Rococo Architecture – Some of its Characteristics

Rococo architecture is almost feminine and could have dominated interior architecture during the French revolution. The style ultimately expanded to different parts of Europe, including Spain and Great Britain. Art historians usually think of Rococo architecture as a result of Baroque design. Baroque design was a major cultural break in France’s culture, which was dominating by Renaissance and formal styles.

The decorative arts were strongly influenced by both Baroque and Rococo design. The most important examples of baroque architecture include the Diderais Parlour of France and the Chateau de Versailles, the Louvre in Paris, and the Medici Villa in Venice. These buildings are extremely representative of earlier periods of French interior decoration. They are often found in numerous art galleries, and can be either seen as significant examples of baroque architecture or as minor examples that aid in the study of the style.

Rococo was a prominent decorative style in the era of late baroque. It combined elements from many styles. The most obvious of these elements was the use of gold and silver. Rococo architecture makes use of a mix of precious metals both for its building materials as well as decorative aspects.

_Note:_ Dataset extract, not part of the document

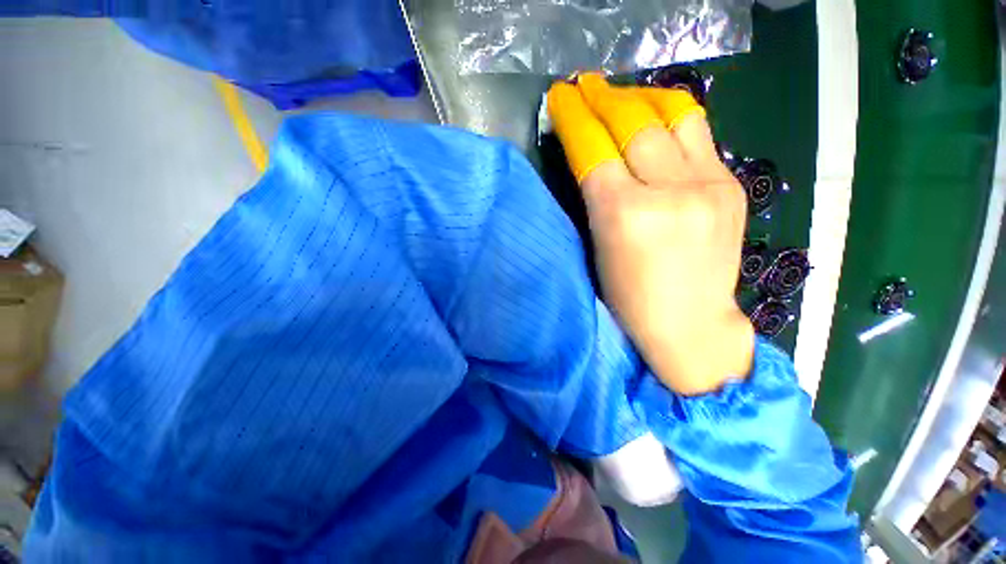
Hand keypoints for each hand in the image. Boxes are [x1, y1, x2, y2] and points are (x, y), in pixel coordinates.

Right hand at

Many of the elements of the rococo style have lasted into the modern age however, a lot of the decoration is now outdated due to the latest trends in building design. This style is renowned for its large, rounded forms and elaborate floral designs. This is accompanied by the heavy use of silver in the construction of both the buildings themselves as well as the decorative details of the statues that define the front façade of the buildings. The popularity of certain figures, such as the dragon or owl which are often associated with romantics, is another characteristic of this style. Rococo architecture creates the impression that the Romantics lived in the Palace of Napoleon.

Architectural Styles The Rococo Style Rococo architecture has been characterized by certain architectural styles which remain extremely popular today. The arch with arched is one of these styles. Arch architecture was popular in the golden age of the Rococo period and was utilized not only in palaces but also in churches, public buildings and universities too. The Rococo period also featured vaulted ceilings that were characteristic of the Ecole Bilingu ceiling, a French barn-style ceiling.

Rococo architecture has three distinct features that distinguish it from other forms of baroque architecture. The first is a precariousness, or an overaggressive preoccupation with detail and form. Unlike many types of precarity, the designers of the rococo are focused on creating the perfect building as they can, even if they sacrifice the precision of the details. Rococo architecture Detailing, or smoothness of lines, is a major fascination. This is evident in the use of intricate and delicate carvings and paintings on the stonework of the buildings.

The other characteristic is a sense of fun that is characteristic of the works of the Rococo style. The buildings of the time are full of ornamentation and often look as though they were built solely for their aesthetic beauty and were never intended to be functional parts of any human structure. Many furniture pieces of the period of rococo were intricately decorated and sometimes required skilled craftsmen to make them. A large number of pieces of architecture from the time were less expensive than their baroque counterparts. They look familiar and comfortable, even though they were made centuries ago. This is another characteristic of the rococo era.

The final aspect we will look at is a certain air of romanticism, almost an effort to display the splendor and beauty of the city by its architecture. Rococo architecture was not afraid to highlight the beauty of the city through extravagant display of splendor. This trait is very characteristic of the baroque era, however, it was also utilized in the Victorian period. One can simply take a look at contemporary office designs and see that a lot of the work done is merely to enhance the offices to create a “cosy” atmosphere.